In the U.S., 31 percent see the economic situation as good, up from 20 percent in 2008, according to the survey in 21 countries. A median of 16 percent of Europeans said their economy is performing well, including only 2 percent of Greeks, and 6 percent of those in Italy and Spain.
Economic attitudes have been hurt in most of the world following the U.S. recession, which ended in June 2009, and the European crisis, the research organization said. U.S. unemployment was 8.2 percent last month and has exceeded 8 percent since February 2009, the longest such stretch since monthly records began in 1948.
“The economic mood is exceedingly glum all around the world,” the report said. “In the wake of four years of economic turmoil around the world and political upheaval in a number of nations, very few people are satisfied with the way things are going in their country.”
Views on the economy may play a central role in the President Barack Obama’s campaign for re-election.
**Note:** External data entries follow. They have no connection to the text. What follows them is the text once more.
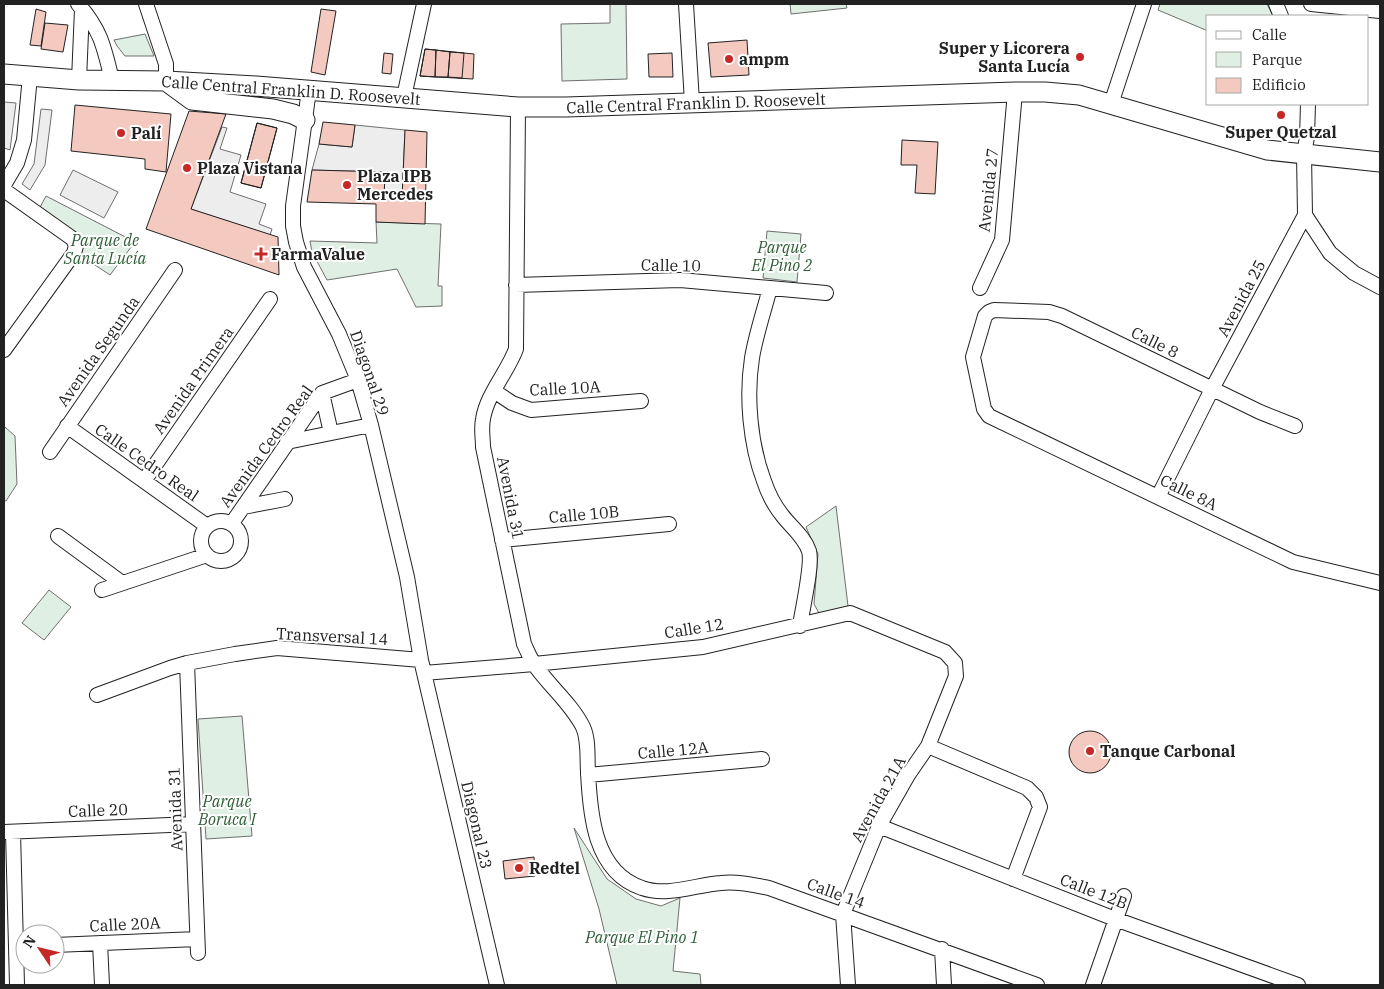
<svg xmlns="http://www.w3.org/2000/svg" width="1384" height="989" viewBox="0 0 1384 989" font-family="'IBM Plex Serif',serif">
	<style>
		.green { fill: #e0efe3; stroke: #6f6f6f }
		.parking { fill: #ededed; stroke: #6f6f6f }
		.building { fill: #f3c9c0; stroke: #222 }
		.lines { fill: none; stroke-linecap: round; stroke-linejoin: round }
		.minor-casing { stroke: #222; stroke-width: 16 }
		.major-casing { stroke: #222; stroke-width: 21 }
		.minor { stroke: #fff; stroke-width: 14 }
		.major { stroke: #fff; stroke-width: 19 }
		.poi-dot { fill: #c62828; stroke: #fff; stroke-width: 2 }
		.labels { text-anchor: middle; dominant-baseline: central; stroke-width: 4; stroke-linejoin: round; paint-order: stroke }
		.poi-label { font-size: 16px; font-weight: bold; fill: #222; stroke: #fff; text-anchor: start }
		.street-label { font-size: 16px; fill: #222; stroke: #fff }
		.park-label { font-size: 16px; font-style: italic; fill: #2f5e38; stroke: #fff }
	</style>
	<rect width="100%" height="100%" fill="#fff"/>
	<!-- green -->
	<path class="green" d="M 610,4 L 626,4 L 627,79 L 562,81 L 561,24 L 610,23 Z
		M 790,4 L 846,4 L 847,8 L 791,14 Z
		M 1160,4 L 1267,4 L 1273,16 L 1208,16 L 1208,31 L 1158,10 Z
		M 145,34 L 154,56 L 125,56 L 117,46 L 114,40 Z
		M 46,196 L 135,242 L 110,275 L 80,255 L 38,211 Z
		M 376,222 L 441,224 L 438,286 L 442,286 L 442,306 L 416,307 L 397,269 L 327,280 L 312,252 L 310,241 L 377,243 Z
		M 767,231 L 801,234 L 797,282 L 763,278 Z
		M 5,427 L 15,436 L 17,484 L 6,501 L 4,500 L 4,429 Z
		M 836,506 L 848,606 L 820,615 L 814,604 L 818,554 L 806,527 Z
		M 49,590 L 71,607 L 44,640 L 22,623 Z
		M 242,716 L 252,836 L 206,839 L 198,719 Z
		M 574,828 L 607,879 L 636,899 L 661,906 L 680,898 L 673,971 L 700,974 L 701,985 L 617,985 L 599,909 Z"/>
	<!-- parking -->
	<path class="parking" d="M 4,102 L 16,103 L 10,150 L 4,148 Z
		M 41,109 L 52,110 L 45,165 L 30,190 L 22,184 L 34,164 Z
		M 355,125 L 405,130 L 402,199 L 384,199 L 385,172 L 312,170 L 319,144 L 352,147 Z
		M 222,127 L 227,128 L 220,149 L 241,155 L 230,192 L 266,204 L 259,224 L 272,229 L 270,235 L 191,209 Z
		M 73,170 L 118,192 L 104,218 L 60,195 Z"/>
	<!-- building -->
	<path class="building" d="M 36,9 L 46,12 L 41,46 L 30,45 Z
		M 321,9 L 336,11 L 325,75 L 311,72 Z
		M 45,23 L 68,25 L 63,52 L 41,49 Z
		M 747,40 L 749,75 L 711,77 L 708,43 Z
		M 425,49 L 474,54 L 473,79 L 420,76 Z
		M 425,49 L 436,50 L 435,77 L 420,76 Z
		M 436,50 L 450,52 L 448,77 L 435,77 Z
		M 450,52 L 464,53 L 462,78 L 448,77 Z
		M 384,53 L 393,54 L 391,74 L 382,73 Z
		M 672,53 L 673,77 L 649,77 L 648,54 Z
		M 75,105 L 171,114 L 166,172 L 145,169 L 145,159 L 71,151 Z
		M 189,111 L 226,114 L 191,209 L 278,237 L 279,275 L 146,229 Z
		M 323,122 L 355,125 L 352,147 L 319,144 Z
		M 257,123 L 277,128 L 261,188 L 241,183 Z
		M 257,123 L 277,128 L 261,188 L 241,183 Z
		M 405,130 L 427,132 L 425,224 L 376,222 L 376,204 L 307,202 L 312,170 L 385,172 L 384,199 L 402,199 Z
		M 902,140 L 938,142 L 935,194 L 915,193 L 917,165 L 901,165 Z
		M1069 752a21 21 0 1 1 42 0a21 21 0 1 1-42 0Z
		M 534,857 L 535,876 L 505,879 L 503,861 Z"/>
	<g class="lines">
		<!-- minor casing -->
		<g class="minor-casing">
			<path id="minor" d="M 78,4 C 101,30 104,47 112,80
				M 146,4 L 166,64 L 166,81
				M 686,4 L 692,102
				M 1276,4 L 1281,16
				M 1311,4 L 1380,11
				M 79,80 L 82,9
				M 309,90 L 293,206 L 293,226 L 296,242 L 304,267 L 339,334 L 358,380 L 371,425 L 407,577 L 421,660 L 497,985
				M 404,97 L 424,4
				M 1111,104 L 1144,4
				M 518,107 L 516,349 C 507,373 487,394 483,419 C 481,429 483,438 483,447 L 524,644 C 527,650 530,658 534,664 C 549,686 571,703 583,727 C 589,740 587,757 588,772 C 590,814 594,872 642,888 C 667,897 695,885 721,883 C 737,881 754,885 769,888 L 1037,985
				M 4,185 L 17,163 L 24,140 L 30,76
				M 4,190 L 73,239 L 76,246 L 74,253 L 4,350
				M 1305,215 L 1330,253 L 1354,273 L 1380,287
				M 516,285 L 680,280 L 826,293
				M 770,288 C 764,311 756,334 752,358 C 746,396 750,444 764,481 C 768,493 774,505 782,515 C 790,526 804,536 809,551 C 813,564 802,610 800,626
				M 980,288 L 1002,240 L 1015,92
				M 494,391 L 512,403 L 531,410 L 641,401
				M 322,393 L 331,433
				M 67,426 L 207,526
				M 1295,426 L 1260,412 L 1062,316 L 1049,312 L 994,310 L 989,312 L 985,316 L 973,357 L 984,409 L 989,416 L 1293,562 L 1380,583
				M 287,442 L 371,425
				M 50,452 L 175,270
				M 144,481 L 270,299
				M 1158,497 L 1212,389 L 1305,215 L 1304,154 L 1307,137 L 1308,104
				M 243,507 L 285,499
				M201 541a20 20 0 1 1 40 0a20 20 0 1 1-40 0Z
				M 232,523 L 322,393 L 358,380
				M 58,536 L 122,583
				M 502,540 L 669,524
				M 102,590 L 207,555
				M 187,663 L 198,953
				M 424,673 L 534,664 L 703,647 L 850,613 L 945,652 L 955,663 L 956,676 L 928,746 L 908,775 L 879,826 L 843,914 L 848,985
				M 97,695 L 170,668 L 187,663 L 235,654 L 277,648 L 421,660
				M 928,746 L 1027,788 L 1036,797 L 1040,807 L 1013,879
				M 588,775 L 762,759
				M 879,826 L 1115,919 L 1298,985
				M 4,832 L 193,824
				M 13,832 L 17,985
				M 100,943 L 102,985
				M 55,945 L 197,939
				M 942,949 L 944,985
				M 1093,985 L 1124,896"/>
		</g>
		<!-- major casing -->
		<g class="major-casing">
			<path id="major" d="M 4,74 L 79,80 L 166,81 L 256,86 L 518,107 L 566,107 L 1015,92 L 1045,92 L 1079,95 L 1267,150 L 1380,162
				M 166,81 L 192,100 L 273,109 L 293,114 L 305,120"/>
		</g>
		<!-- minor -->
		<use href="#minor" class="minor"/>
		<!-- major -->
		<use href="#major" class="major"/>
	</g>
	<!-- markers -->
	<g class="poi-dot">
		<circle cx="1080" cy="57" r="5"/>
		<circle cx="729" cy="59" r="5"/>
		<circle cx="1281" cy="115" r="5"/>
		<circle cx="121" cy="133" r="5"/>
		<circle cx="187" cy="168" r="5"/>
		<circle cx="347" cy="185" r="5"/>
		<path d="M258.5 246.5h5v5h5v5h-5v5h-5v-5h-5v-5h5z"/>
		<circle cx="1090" cy="751" r="5"/>
		<circle cx="519" cy="868" r="5"/>
	</g>
	<g class="labels">
		<!-- poi labels -->
		<g class="poi-label">
			<text x="1070" y="48" text-anchor="end">Super y Licorera<tspan x="1070" dy="18">Santa Lucía</tspan></text>
			<text x="739" y="59">ampm</text>
			<text x="1281" y="132" text-anchor="middle">Super Quetzal</text>
			<text x="131" y="133">Palí</text>
			<text x="197" y="168">Plaza Vistana</text>
			<text x="357" y="176">Plaza IPB<tspan x="357" dy="18">Mercedes</tspan></text>
			<text x="271" y="254">FarmaValue</text>
			<text x="1100" y="751">Tanque Carbonal</text>
			<text x="529" y="868">Redtel</text>
		</g>
		<!-- street labels -->
		<g class="street-label">
			<text transform="translate(291 90) rotate(4)">Calle Central Franklin D. Roosevelt</text>
			<text transform="translate(696 103) rotate(-2)">Calle Central Franklin D. Roosevelt</text>
			<text transform="translate(988 190) rotate(-84)">Avenida 27</text>
			<text transform="translate(671 265) rotate(1)">Calle 10</text>
			<text transform="translate(1241 298) rotate(-62)">Avenida 25</text>
			<text transform="translate(1155 342) rotate(26)">Calle 8</text>
			<text transform="translate(98 351) rotate(-55)">Avenida Segunda</text>
			<text transform="translate(370 373) rotate(71)">Diagonal 29</text>
			<text transform="translate(193 380) rotate(-55)">Avenida Primera</text>
			<text transform="translate(565 388) rotate(-3)">Calle 10A</text>
			<text transform="translate(266 446) rotate(-54)">Avenida Cedro Real</text>
			<text transform="translate(147 462) rotate(35)">Calle Cedro Real</text>
			<text transform="translate(1189 492) rotate(26)">Calle 8A</text>
			<text transform="translate(511 498) rotate(79)">Avenida 31</text>
			<text transform="translate(584 514) rotate(-5)">Calle 10B</text>
			<text transform="translate(694 628) rotate(-9)">Calle 12</text>
			<text transform="translate(332 636) rotate(3)">Transversal 14</text>
			<text transform="translate(673 750) rotate(-5)">Calle 12A</text>
			<text transform="translate(878 799) rotate(-61)">Avenida 21A</text>
			<text transform="translate(175 809) rotate(-92)">Avenida 31</text>
			<text transform="translate(98 810) rotate(-2)">Calle 20</text>
			<text transform="translate(477 825) rotate(77)">Diagonal 23</text>
			<text transform="translate(1094 891) rotate(21)">Calle 12B</text>
			<text transform="translate(836 893) rotate(20)">Calle 14</text>
			<text transform="translate(125 924) rotate(-3)">Calle 20A</text>
		</g>
		<!-- park labels -->
		<g class="park-label">
			<text x="105" y="240">Parque de<tspan x="105" dy="18">Santa Lucía</tspan></text>
			<text x="782" y="247">Parque<tspan x="782" dy="18">El Pino 2</tspan></text>
			<text x="227" y="801">Parque<tspan x="227" dy="18">Boruca I</tspan></text>
			<text x="642" y="937">Parque El Pino 1</text>
		</g>
	</g>
	<!-- border -->
	<rect width="1384" height="989" fill="none" stroke="#222222" stroke-width="10"/>
	<!-- legend -->
	<rect x="1206" y="15" width="162" height="90" fill="#ffffff" stroke="#a7a7a7"/>
	<rect x="1216" y="31" width="25" height="8" fill="#ffffff" stroke="#a7a7a7"/>
	<text x="1252" y="40" font-size="15" fill="#222222">Calle</text>
	<rect x="1216" y="52" width="25" height="15" fill="#e0efe3" stroke="#a7a7a7"/>
	<text x="1252" y="65" font-size="15" fill="#222222">Parque</text>
	<rect x="1216" y="78" width="25" height="15" fill="#f3c9c0" stroke="#a7a7a7"/>
	<text x="1252" y="90" font-size="15" fill="#222222">Edificio</text>
	<!-- north arrow -->
	<g transform="translate(40 949) rotate(305)"><circle r="24" fill="#ffffff" stroke="#a7a7a7"/>
	<path d="M0-4L9 19L0 12L-9 19Z" fill="#c62828"/>
	<text y="-8" font-size="14" font-weight="bold" text-anchor="middle" fill="#222222">N</text>
	</g>
</svg>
Obama said after the employment report July 6 that adding jobs was “a step in the right direction” while the economy needs to grow “even faster.” Republican presidential candidate Mitt Romney called the unemployment report “another kick in the gut.”
A median of 27 percent of people think their national economy is doing well, according to the survey. That was led by China and Germany, where 83 percent and 73 percent, respectively, perceive a good national situation. Brazil and Turkey were the only other nations where most people were upbeat, Pew said.
Support for capitalism also declined. Sixty-seven percent in the U.S. agreed most people are better off in a free-market economy even though some people are rich and some poor, down from 76 percent in 2009. Declines of 10 percentage points or more since 2007 occurred in Italy, Spain, Poland, the U.K., Lebanon, Pakistan and Japan among 21 nations surveyed, Pew said.
The survey was based on telephone and face-to-face interviews conducted under the direction of Princeton Survey Research Associates International. Results were based on national samples except in China, where there was “disproportional sampling of the urban population,” Pew said. The U.S. survey included 1,011 people and had a margin of error of 3.5 percentage points, Pew said.